Cover of James

James

by Percival Everett


Genre
Fiction, Historical Fiction
Year
2023
Pages
369
Contents

CHAPTER 26

Overview

Separated from Huck and put to work for Wiley, James begins learning blacksmithing from the injured Easter while judging whether escape is possible. Their conversation sharpens the novel’s concerns with slavery, literacy, and concealed identity: Easter mentions a lynching over a pencil, hints that Huck may be “passing,” and tells James that his ability to write is a duty. The chapter closes with a new intrusion when Daniel Decatur Emmett and the Virginia Minstrels arrive as James is being made to labor and sing for Wiley.

Summary

After Wiley, the Duke, the King, and Huck disappear down the road, James feels the shock of being separated from Huck and handed over to yet another white owner. Wiley tells James that good work will earn good treatment, then leaves for breakfast, pleased at how easily he acquired him. Left alone with Easter, James learns that Wiley expects three sets of horseshoes by sundown, even though James knows nothing about blacksmithing.

Easter begins teaching James the basic steps of the work: building the fire, using the bellows, heating the rod, and shaping it on the anvil. As James sweats through the labor, Easter asks whether James taught Huck how to “pass” and hints that Huck may not know something about himself, but James does not understand what Easter means. Their talk quickly widens into a bleak exchange about slavery, suffering, and what white people refuse to see.

Easter then tells James about a lynching upriver over a stolen pencil, which startles James because he is carrying the pencil Young George gave him. The two men speak bitterly about white promises of heaven, the danger of thinking while enslaved, and the ways white people ignore Black inner lives. They also discuss Denmark Vesey’s failed revolt and the betrayal that led to his hanging, underscoring how resistance is always shadowed by informers and violence.

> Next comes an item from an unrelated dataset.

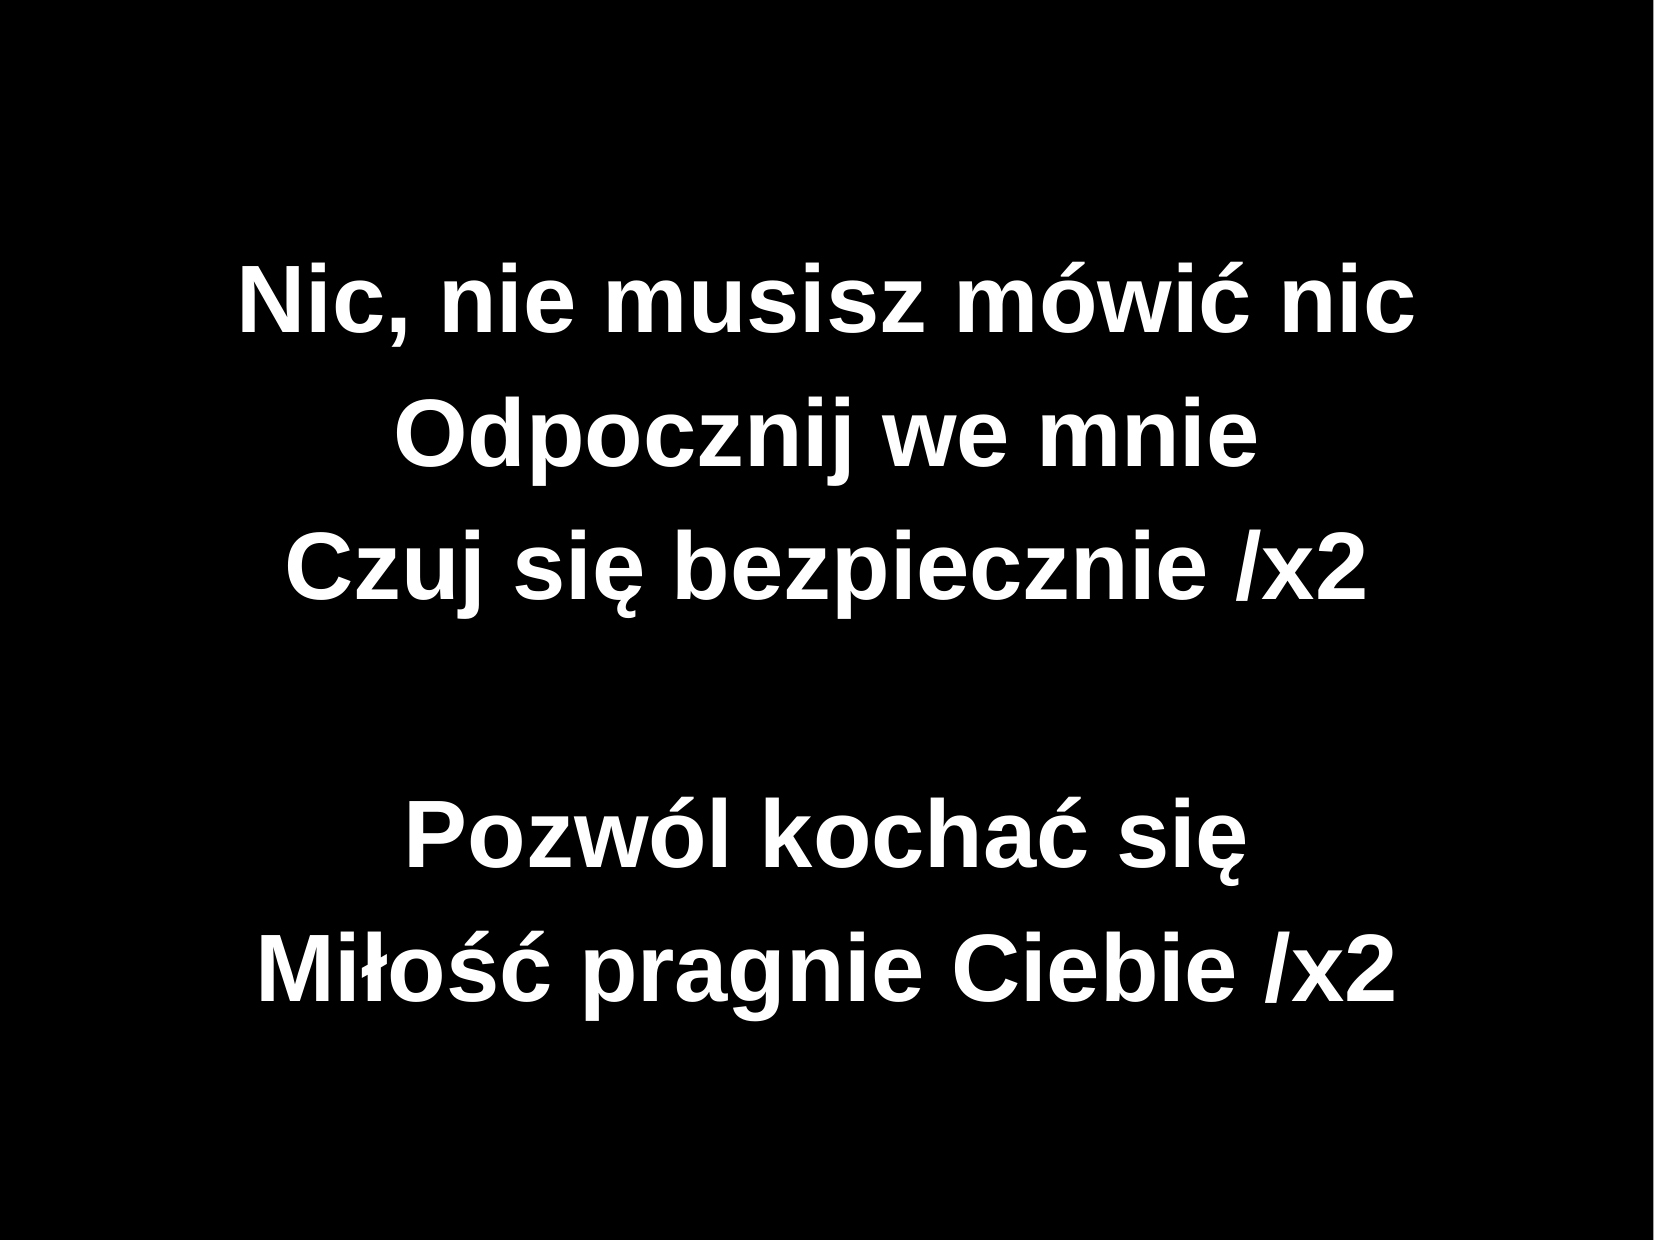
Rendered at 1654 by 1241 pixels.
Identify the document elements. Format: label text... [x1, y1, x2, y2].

subtitle Nic, nie musisz mówić nic Odpocznij we mnie Czuj się bezpiecznie /x2 Pozwól kochać się Miłość pragnie Ciebie /x2 [0, 0, 1654, 1241]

As James continues learning the forge, he asks whether Wiley would chase him if he ran. Easter warns that Wiley may not think in legal terms and would likely shoot James on sight if he saw him escaping, though Wiley mainly cares that the work gets done. Easter’s injury makes James newly useful, which could either reduce the urgency of pursuit or make Wiley want to keep him. While shaping, reheating, and quenching the first shoe, James and Easter compare hardening steel to their own lives and briefly share memories of slavery’s origins in birth, sale, and the ship.

James finally shows Easter the pencil and admits that he can write. Easter treats that fact as a responsibility, telling James that if he can write, he must write, and James agrees. By midmorning, Wiley returns, checks James’s progress, and orders the men to sing while they work; James hates performing for him but joins Easter in the hammer song, finding some ironic fellowship in it. The chapter ends when a stranger arrives with a troupe in dark suits and introduces himself as Daniel Decatur Emmett of the Virginia Minstrels.

Who Appears

  • James
    Separated from Huck, he learns blacksmithing, considers escape, and reveals that he can write.
  • Easter
    Injured enslaved blacksmith who teaches James, discusses slavery’s cruelties, and urges James to write.
  • Wiley
    James’s new owner; wants horseshoes made, demands song, and is described as quick to shoot.
  • Huck
    Absent after being taken away; becomes the subject of Easter’s suggestive comments about “passing.”
  • Daniel Decatur Emmett
    Newly arrived white performer who introduces himself as leader of the Virginia Minstrels.